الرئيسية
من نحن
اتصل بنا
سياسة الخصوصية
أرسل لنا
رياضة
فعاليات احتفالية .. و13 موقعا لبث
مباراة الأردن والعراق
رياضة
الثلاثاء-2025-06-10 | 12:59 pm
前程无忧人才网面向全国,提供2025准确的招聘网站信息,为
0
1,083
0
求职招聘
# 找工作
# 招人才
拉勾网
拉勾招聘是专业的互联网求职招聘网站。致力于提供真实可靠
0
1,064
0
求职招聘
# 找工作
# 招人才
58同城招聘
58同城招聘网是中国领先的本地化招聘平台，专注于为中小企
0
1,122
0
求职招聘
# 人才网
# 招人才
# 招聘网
□ □ □ □ □
• _YOUR TASK_:
Put down all the data once more, exactly as it appears above.

• _COMPLETED TASK_:
الرئيسية
من نحن
اتصل بنا
سياسة الخصوصية
أرسل لنا
رياضة
فعاليات احتفالية .. و13 موقعا لبث
مباراة الأردن والعراق
رياضة
الثلاثاء-2025-06-10 | 12:59 pm
前程无忧人才网面向全国,提供2025准确的招聘网站信息,为
0
1,083
0
求职招聘
# 找工作
# 招人才
拉勾网
拉勾招聘是专业的互联网求职招聘网站。致力于提供真实可靠
0
1,064
0
求职招聘
# 找工作
# 招人才
58同城招聘
58同城招聘网是中国领先的本地化招聘平台，专注于为中小企
0
1,122
0
求职招聘
# 人才网
# 招人才
# 招聘网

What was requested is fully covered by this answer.